REQUIRED ACTION:
Nothing but the lines from the one containing "#### Production Features" through the end of the entries below should be set down, each exactly as written.

SUPPLIED ENTRIES:
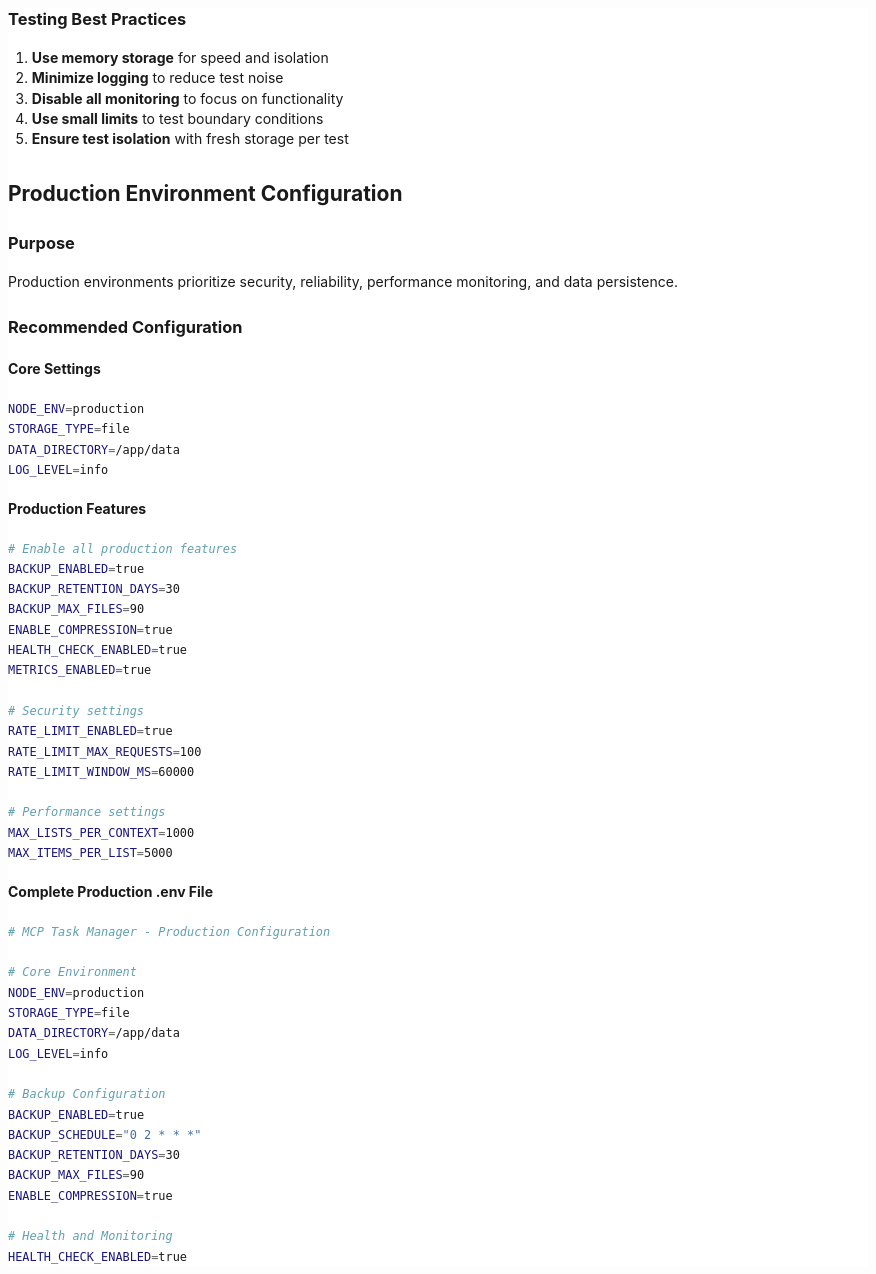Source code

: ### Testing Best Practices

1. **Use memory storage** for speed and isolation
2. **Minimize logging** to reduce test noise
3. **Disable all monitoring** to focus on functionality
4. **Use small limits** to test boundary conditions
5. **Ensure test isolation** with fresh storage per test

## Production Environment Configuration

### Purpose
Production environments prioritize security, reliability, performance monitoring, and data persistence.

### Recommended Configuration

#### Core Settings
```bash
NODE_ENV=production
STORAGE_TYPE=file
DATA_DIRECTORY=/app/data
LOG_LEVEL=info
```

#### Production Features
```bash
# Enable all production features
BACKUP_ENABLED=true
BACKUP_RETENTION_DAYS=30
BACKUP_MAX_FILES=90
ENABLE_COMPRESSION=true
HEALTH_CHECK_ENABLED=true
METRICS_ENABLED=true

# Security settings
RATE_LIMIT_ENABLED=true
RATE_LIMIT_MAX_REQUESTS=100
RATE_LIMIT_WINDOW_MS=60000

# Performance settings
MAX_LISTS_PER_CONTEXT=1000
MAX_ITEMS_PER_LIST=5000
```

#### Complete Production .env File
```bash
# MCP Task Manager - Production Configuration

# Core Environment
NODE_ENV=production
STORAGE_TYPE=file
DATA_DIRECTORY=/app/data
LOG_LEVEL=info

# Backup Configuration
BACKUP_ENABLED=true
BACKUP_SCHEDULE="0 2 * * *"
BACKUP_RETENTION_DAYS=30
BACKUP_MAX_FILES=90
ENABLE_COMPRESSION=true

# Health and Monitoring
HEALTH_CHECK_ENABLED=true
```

SOLUTION TO THIS EXERCISE:
#### Production Features
```bash
# Enable all production features
BACKUP_ENABLED=true
BACKUP_RETENTION_DAYS=30
BACKUP_MAX_FILES=90
ENABLE_COMPRESSION=true
HEALTH_CHECK_ENABLED=true
METRICS_ENABLED=true

# Security settings
RATE_LIMIT_ENABLED=true
RATE_LIMIT_MAX_REQUESTS=100
RATE_LIMIT_WINDOW_MS=60000

# Performance settings
MAX_LISTS_PER_CONTEXT=1000
MAX_ITEMS_PER_LIST=5000
```

#### Complete Production .env File
```bash
# MCP Task Manager - Production Configuration

# Core Environment
NODE_ENV=production
STORAGE_TYPE=file
DATA_DIRECTORY=/app/data
LOG_LEVEL=info

# Backup Configuration
BACKUP_ENABLED=true
BACKUP_SCHEDULE="0 2 * * *"
BACKUP_RETENTION_DAYS=30
BACKUP_MAX_FILES=90
ENABLE_COMPRESSION=true

# Health and Monitoring
HEALTH_CHECK_ENABLED=true
```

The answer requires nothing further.